Financing – How to Get Financing for Real Estate Investments
One of the ways you can get financing when trying to finance your real estate investment is by working with mortgage brokers.
Mortgage brokers are people that are going to find you a mortgage through multiple sources or through one of many sources.
The difference between a mortgage broker and somebody who works for a bank is a mortgage broker has access to many different lenders and those lenders could bank as well.
What happens is you go in, you fill out an application and you do all the necessary paperwork for a mortgage broker. They sit down and they look at your finances and look at your current situation. They look at your credit score. They look at your capability, they look at the property. They look at all the same things as a bank mortgage initiator does or whatever they may be called at the bank.

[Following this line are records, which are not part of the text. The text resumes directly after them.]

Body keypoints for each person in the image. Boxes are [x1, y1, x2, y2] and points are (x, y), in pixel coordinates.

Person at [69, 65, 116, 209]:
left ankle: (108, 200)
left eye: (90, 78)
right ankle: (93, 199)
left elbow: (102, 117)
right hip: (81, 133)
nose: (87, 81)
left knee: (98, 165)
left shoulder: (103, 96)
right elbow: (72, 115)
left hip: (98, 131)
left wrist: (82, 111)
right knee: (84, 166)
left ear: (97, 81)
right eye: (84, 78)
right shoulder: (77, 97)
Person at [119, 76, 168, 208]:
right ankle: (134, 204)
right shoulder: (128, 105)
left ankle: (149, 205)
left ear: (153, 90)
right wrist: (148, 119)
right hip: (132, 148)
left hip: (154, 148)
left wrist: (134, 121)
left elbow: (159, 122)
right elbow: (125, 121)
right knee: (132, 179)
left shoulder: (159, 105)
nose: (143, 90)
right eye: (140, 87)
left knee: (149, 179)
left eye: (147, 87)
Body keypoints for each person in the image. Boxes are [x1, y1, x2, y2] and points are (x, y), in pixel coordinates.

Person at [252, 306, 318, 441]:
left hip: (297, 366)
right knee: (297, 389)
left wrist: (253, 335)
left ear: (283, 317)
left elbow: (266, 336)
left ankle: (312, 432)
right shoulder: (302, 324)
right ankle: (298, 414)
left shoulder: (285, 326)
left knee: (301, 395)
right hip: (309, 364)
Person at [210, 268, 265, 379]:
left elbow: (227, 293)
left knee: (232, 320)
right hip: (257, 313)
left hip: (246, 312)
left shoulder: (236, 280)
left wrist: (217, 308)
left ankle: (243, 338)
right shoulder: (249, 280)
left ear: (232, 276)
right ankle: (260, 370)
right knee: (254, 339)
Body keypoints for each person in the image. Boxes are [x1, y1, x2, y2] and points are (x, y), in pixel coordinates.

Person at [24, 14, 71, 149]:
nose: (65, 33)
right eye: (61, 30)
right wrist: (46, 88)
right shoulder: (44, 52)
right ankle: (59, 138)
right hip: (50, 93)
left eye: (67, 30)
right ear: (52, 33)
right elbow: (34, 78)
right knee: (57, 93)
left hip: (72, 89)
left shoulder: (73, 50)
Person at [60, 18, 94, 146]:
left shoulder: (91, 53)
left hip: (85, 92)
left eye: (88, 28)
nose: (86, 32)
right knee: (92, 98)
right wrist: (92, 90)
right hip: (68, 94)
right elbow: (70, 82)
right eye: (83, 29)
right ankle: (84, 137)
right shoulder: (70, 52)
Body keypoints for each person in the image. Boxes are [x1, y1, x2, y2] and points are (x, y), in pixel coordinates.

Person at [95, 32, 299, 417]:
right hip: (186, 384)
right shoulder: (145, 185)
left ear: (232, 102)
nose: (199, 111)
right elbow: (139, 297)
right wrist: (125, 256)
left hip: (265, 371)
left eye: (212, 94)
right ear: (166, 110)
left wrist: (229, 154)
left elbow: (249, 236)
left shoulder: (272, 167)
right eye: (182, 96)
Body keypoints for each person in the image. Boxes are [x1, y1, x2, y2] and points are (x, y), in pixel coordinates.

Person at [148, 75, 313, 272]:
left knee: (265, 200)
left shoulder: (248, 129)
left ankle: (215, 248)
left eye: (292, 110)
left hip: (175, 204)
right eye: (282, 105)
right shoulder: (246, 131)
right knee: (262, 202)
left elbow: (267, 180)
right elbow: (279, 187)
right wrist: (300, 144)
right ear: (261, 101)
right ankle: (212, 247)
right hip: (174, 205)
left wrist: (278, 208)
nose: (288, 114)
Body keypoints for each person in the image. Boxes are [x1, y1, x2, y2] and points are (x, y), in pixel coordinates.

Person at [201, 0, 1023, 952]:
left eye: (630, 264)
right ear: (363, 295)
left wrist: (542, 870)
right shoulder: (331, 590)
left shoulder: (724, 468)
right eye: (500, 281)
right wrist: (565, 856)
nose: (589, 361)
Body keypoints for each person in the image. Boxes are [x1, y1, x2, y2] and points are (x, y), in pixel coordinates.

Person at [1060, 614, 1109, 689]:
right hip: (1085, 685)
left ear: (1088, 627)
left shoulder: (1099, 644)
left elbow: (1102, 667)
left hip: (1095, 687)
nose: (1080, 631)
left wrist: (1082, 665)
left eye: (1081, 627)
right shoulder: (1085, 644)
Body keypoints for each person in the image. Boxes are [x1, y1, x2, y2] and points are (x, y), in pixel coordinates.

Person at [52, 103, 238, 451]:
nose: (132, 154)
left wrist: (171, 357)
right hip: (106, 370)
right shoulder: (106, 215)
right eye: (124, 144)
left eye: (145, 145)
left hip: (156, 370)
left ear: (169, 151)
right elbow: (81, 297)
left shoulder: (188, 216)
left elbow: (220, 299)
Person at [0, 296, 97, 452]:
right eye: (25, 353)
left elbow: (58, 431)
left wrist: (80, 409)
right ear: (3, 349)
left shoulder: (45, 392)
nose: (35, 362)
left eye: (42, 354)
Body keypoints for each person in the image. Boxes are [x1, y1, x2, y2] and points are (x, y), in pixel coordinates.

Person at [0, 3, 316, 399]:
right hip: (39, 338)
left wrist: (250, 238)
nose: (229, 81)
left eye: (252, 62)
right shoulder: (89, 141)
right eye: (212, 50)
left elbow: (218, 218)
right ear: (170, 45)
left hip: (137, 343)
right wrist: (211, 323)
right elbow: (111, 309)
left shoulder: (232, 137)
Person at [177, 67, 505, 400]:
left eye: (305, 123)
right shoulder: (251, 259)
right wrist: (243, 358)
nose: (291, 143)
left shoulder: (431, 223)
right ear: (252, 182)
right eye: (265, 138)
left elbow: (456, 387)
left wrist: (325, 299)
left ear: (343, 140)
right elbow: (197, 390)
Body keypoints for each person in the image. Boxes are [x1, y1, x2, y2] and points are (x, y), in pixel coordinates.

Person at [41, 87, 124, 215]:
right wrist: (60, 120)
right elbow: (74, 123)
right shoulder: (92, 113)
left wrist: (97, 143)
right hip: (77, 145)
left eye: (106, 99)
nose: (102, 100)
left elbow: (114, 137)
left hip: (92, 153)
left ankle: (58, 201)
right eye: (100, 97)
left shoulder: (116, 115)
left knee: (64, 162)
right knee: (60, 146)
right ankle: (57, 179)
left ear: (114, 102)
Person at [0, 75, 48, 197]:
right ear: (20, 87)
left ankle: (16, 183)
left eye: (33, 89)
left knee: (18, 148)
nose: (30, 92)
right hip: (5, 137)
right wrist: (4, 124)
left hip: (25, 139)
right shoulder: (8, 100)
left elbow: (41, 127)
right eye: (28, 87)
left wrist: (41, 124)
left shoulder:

What they do is then they go and they look at their list of mortgage providers, meaning the list of lenders. From that, they determine who is going to be the best fit for you. Now that doesn’t necessarily mean that those lenders are going to approve you, but then what they do they will submit it to the one who makes the most sense.
By the most sense, I mean is the one that looks like they are aligned the best with what you’re looking for.
Some people specialize, or some lenders will allow for investment properties, and some won’t. Some will allow for situations that are unique to your credit such as your credit score, some require higher credit scores and some will allow for lower down payments than others.
There are some rules that would stop them from providing you with a higher loan to ratio mortgage than others.
What they do is submit your application to this lender. And if the lender approves you, they come back and then you finish all the necessary paperwork.
The big thing about mortgage brokers is they only pull your credit once.
If you don’t get approved by that lender, they can resubmit it to another lender and another lender, and it doesn’t affect your credit score because they’ve already pulled your credit. That credit is recorded on your application. The other nice thing about working with mortgage brokers is that they have access to what’s called “A” lenders, meaning banks, which are, big banks. “B” lenders, which are smaller.
There are banks that specialize in mortgages. There are companies out there that provide financing that only do mortgages.
For example, mortgage investment corporations (MICs) are one example. There are a number of institutions that only do a mortgage. They have not deposited banks. meaning you don’t hold a bank account with these banks that you are going to send your application to.
The other thing that the mortgage brokers work with is private lenders. In addition to having access to all these A and B lenders, they also have access to private lenders or just individuals or individual companies that are investing in mortgages.
What they do is they take your application and they’ll send it off to this private lender.
Private lenders are people that understand the risk better.
Private lenders are more open to a higher ratio, mortgages. They are more open to problems with your credit score. As a result, you are going to pay a higher premium or a higher interest rate.
For example, today’s mortgage rates might be 3%, 4%. A private lender might be charging you 7%, 8%, 9%, or even 10% for the same type of mortgage.
You should never go to your bank directly to get a mortgage because if you do, and you don’t like the terms you have to go to another bank and that is going to affect your credit score.
Go to a mortgage broker who also has access to many banks. And I guarantee you they will give you the best mortgage that is the most suited for you, that is the right fit for you.